# hey ladies and gents



## DrewD (Dec 16, 2013)

I am currently in the setup phase of a bumble bee cixhlid tank. Just setting up. Can I use natural colored stone or is it a neccesity to use sand? 

I am building a slate wall againest the back and hope to have plenty of hidding spots with the excess I have.

Thanks


----------



## coralbandit (Jul 29, 2012)

I used gravel when I kept T. cichlids.They seemed fine.Make sure no matter what you use to place any stones in tank on bottom glass then add sub,as many of the cichlids will dig under rocks,getting crushed or colapsing piles.


----------



## chenowethpm (Jan 8, 2014)

They like sandy substrate with lots of caves to hide in. These fish are awesome and have a symbiotic relationship with a large predator catfish in the caves of lake Malawi. They can change their color rather rapidly. They also like a high ph.


----------



## DrewD (Dec 16, 2013)

Stupid question how do I raise ph if it isnt at the right level? 

I just want everything to be perfect


----------



## coralbandit (Jul 29, 2012)

Crushed coral,dolomite or possibly argonite sand will raise your pH.You really want a steady 8 if not 8+.Cichlid salts will also help buff the water but they can't do it all if you need to bump a bunch.


----------



## DrewD (Dec 16, 2013)

So sprinkle a top layer of one of the on top?


----------



## coralbandit (Jul 29, 2012)

Depending how high you need to raise the pH you may get away with a mesh bag of cc in your filter?Most AC keepers go complete with a pH buffering substrate.
This seems like a good link with info for you;
Substrate for your African Cichlid Aquarium « African Cichlid Aquarium


----------



## DrewD (Dec 16, 2013)

My slate setup. Pre- substrate


----------



## dalfed (Apr 8, 2012)

That 55 will work for bumblebees for a year or so but they will outgrow the tank. Mine are just under two years old and the two males are well over seven inches and have territory disputes in my 240 gallon!


----------



## DrewD (Dec 16, 2013)

That is a shame. I was really looking forward. What do I do now?


----------



## dalfed (Apr 8, 2012)

There are lots of dwarf mbunas, find ones you like that stay 5" and smaller. 1 male and 4 females of rustys and yellow labs would look good and work in a 55, but your options are open to hundreds of different species. What is an easy, colorful stocking list for a Mbuna tank? this will give you some ideas


----------



## Manafel (Sep 4, 2011)

You could do a mbuna tank with peacocks and such. if you have male peacocks normally you can cram a bunch of them in there and they will get along pretty well. I would look into the list dalfed provided above for some ideas.

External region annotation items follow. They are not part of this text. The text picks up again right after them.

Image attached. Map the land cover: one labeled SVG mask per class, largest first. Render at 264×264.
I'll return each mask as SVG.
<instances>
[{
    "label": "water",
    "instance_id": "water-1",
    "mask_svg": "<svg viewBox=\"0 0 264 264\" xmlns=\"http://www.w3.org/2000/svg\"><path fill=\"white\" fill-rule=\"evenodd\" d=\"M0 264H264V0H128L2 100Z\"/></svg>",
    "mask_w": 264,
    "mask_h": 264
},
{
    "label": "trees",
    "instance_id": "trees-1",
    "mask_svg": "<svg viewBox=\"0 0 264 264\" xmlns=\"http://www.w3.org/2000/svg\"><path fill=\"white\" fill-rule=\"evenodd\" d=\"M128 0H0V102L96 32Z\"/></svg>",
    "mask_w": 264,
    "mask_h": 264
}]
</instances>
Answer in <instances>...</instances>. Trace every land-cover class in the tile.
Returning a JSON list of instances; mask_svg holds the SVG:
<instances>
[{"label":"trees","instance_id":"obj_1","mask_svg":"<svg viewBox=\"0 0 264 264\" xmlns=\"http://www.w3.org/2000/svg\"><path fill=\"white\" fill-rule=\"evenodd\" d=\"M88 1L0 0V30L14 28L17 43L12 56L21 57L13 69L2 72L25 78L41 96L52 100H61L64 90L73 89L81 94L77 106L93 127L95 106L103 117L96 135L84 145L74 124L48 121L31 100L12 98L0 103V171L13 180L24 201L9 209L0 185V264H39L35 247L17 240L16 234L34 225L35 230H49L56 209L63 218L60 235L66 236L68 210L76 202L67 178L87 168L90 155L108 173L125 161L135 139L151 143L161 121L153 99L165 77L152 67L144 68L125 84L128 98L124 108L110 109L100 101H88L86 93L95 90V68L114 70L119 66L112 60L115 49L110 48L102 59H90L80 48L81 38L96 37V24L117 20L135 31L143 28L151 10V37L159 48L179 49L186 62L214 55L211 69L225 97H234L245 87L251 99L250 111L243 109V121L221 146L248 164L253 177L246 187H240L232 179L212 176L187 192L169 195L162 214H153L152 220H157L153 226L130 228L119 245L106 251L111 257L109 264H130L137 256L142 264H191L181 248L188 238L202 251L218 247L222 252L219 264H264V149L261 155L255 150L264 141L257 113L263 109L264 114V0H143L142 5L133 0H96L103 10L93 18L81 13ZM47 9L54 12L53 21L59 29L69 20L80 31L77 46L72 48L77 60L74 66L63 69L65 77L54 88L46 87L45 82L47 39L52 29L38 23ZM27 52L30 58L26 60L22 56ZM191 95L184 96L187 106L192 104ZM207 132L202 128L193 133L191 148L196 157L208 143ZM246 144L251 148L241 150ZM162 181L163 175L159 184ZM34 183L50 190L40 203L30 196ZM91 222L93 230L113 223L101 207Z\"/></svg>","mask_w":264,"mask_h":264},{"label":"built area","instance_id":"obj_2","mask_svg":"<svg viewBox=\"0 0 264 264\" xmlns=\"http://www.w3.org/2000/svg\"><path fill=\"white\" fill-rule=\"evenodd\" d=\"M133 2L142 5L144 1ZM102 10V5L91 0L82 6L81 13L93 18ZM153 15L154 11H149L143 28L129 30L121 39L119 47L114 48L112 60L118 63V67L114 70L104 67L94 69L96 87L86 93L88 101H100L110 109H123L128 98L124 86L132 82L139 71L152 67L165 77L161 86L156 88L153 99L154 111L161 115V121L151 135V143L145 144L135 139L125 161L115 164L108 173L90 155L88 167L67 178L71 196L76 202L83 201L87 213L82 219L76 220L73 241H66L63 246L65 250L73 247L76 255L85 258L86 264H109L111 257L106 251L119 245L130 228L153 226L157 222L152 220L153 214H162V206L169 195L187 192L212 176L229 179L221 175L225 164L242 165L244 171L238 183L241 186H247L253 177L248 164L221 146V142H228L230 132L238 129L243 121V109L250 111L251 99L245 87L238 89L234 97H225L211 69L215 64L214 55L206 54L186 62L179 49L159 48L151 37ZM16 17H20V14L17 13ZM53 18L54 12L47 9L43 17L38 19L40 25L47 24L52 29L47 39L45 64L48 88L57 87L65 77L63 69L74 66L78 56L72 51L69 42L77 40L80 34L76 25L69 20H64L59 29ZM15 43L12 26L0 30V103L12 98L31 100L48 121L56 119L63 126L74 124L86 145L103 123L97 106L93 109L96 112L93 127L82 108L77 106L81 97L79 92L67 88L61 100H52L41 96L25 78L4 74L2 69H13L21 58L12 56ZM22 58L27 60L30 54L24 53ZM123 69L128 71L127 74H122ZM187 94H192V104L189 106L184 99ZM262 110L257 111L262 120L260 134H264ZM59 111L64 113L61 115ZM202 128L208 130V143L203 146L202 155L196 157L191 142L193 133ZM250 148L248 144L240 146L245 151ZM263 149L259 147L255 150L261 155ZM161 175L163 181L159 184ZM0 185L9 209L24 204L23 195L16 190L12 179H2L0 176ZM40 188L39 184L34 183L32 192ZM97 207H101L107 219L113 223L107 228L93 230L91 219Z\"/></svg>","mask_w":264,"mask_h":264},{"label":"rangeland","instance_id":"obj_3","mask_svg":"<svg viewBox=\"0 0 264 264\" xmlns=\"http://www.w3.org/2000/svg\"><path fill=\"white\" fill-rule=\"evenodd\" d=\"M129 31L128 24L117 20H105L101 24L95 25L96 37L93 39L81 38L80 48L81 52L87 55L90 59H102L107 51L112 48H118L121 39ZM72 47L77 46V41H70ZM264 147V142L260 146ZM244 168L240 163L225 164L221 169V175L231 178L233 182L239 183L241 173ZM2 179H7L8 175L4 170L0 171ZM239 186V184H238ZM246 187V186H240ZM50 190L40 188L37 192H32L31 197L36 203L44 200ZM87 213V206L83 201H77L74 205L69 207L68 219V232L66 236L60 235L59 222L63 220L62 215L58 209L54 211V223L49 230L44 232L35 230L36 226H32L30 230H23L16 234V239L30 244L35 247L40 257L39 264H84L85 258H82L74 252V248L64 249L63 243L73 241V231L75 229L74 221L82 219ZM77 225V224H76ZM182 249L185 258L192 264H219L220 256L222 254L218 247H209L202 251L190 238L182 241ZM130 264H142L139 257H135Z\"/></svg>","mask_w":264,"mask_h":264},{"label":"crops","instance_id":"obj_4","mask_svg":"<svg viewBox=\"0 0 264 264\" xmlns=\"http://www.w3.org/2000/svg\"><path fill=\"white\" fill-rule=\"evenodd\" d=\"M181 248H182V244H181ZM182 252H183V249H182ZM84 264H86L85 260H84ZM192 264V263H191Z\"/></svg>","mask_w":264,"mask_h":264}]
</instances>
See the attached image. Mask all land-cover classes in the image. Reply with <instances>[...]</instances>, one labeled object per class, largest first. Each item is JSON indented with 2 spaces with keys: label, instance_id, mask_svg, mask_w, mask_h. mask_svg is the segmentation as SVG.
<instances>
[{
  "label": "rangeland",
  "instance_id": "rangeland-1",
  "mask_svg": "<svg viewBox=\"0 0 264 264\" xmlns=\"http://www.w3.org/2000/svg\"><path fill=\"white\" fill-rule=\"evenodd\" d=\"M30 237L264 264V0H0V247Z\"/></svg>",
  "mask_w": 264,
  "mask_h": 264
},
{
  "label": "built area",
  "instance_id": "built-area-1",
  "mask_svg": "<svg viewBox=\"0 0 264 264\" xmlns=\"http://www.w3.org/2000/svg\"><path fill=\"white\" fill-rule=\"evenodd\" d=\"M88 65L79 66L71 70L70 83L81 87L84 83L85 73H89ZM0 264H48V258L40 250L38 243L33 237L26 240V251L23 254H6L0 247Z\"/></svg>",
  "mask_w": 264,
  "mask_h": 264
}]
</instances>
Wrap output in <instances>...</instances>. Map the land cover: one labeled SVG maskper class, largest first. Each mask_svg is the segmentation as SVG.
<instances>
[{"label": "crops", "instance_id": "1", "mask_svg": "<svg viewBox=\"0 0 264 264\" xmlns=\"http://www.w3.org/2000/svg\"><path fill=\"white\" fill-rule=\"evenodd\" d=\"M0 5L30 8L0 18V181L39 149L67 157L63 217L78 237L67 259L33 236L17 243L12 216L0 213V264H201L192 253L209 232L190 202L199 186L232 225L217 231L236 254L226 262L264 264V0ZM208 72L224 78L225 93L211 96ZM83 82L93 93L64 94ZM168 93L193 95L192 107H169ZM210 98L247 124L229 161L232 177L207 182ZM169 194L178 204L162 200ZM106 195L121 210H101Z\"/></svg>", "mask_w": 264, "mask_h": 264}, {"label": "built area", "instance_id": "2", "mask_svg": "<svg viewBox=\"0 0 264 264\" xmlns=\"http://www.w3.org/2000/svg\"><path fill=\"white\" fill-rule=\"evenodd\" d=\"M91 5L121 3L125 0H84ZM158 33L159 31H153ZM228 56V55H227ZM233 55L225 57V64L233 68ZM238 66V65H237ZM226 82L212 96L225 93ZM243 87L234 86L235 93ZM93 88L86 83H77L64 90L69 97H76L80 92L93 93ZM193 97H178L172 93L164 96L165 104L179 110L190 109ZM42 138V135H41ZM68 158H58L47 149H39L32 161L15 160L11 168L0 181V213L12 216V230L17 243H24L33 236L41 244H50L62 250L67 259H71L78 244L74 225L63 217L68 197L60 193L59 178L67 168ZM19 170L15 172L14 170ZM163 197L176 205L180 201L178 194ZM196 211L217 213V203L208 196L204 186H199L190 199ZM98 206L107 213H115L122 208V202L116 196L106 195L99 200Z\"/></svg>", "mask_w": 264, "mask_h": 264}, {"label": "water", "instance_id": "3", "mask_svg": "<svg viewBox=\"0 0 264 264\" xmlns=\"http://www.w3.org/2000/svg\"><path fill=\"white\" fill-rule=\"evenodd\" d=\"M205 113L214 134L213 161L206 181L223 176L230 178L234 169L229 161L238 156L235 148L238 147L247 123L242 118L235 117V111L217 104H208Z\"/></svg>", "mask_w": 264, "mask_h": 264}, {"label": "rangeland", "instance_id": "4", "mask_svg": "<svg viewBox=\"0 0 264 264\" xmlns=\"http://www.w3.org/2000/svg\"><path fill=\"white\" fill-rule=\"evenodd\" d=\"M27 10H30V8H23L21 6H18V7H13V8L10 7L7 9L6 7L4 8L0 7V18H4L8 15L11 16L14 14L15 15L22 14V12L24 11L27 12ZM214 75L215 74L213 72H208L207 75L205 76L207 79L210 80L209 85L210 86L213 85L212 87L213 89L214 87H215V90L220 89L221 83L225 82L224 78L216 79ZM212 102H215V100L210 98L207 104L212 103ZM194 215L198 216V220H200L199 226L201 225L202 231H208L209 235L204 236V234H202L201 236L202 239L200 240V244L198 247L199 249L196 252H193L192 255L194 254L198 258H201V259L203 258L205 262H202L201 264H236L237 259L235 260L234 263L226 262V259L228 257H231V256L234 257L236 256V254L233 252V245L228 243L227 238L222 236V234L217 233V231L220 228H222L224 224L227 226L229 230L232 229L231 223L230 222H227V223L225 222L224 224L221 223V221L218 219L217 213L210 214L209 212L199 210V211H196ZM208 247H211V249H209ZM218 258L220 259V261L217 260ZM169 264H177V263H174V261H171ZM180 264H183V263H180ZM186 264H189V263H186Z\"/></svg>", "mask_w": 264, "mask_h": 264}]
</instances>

I've always been a big tang. cichlid advocate. They have some of the most interesting behaviors out of most of the African cichlid species. You could do some shell dwelling species, and one or two rock dwelling species(like julidichromis, or plenty of lamprologus species are colorful and awesome to have... Calvus are a good species as well. and for top dwelling (if you can get ahold of them) cyprichromis would make for a great setup... for a tang tank I would encourage getting some aragonite sand for the substrate... most cichlids you can't truly appreciate their behaviors until you give them sand to mess around with.


----------



## rtmaston (Jul 14, 2012)

either one will work.i like gravels.good luck on the build.


----------



## StevenT (Jun 11, 2013)

Baking soda will buffer you ph to 8. Fill a five gallon bucket and start with a tea spoon and add from there until you get to 8.

Seachem cichlid lake salt also works great to match the cemetery of the lake.


----------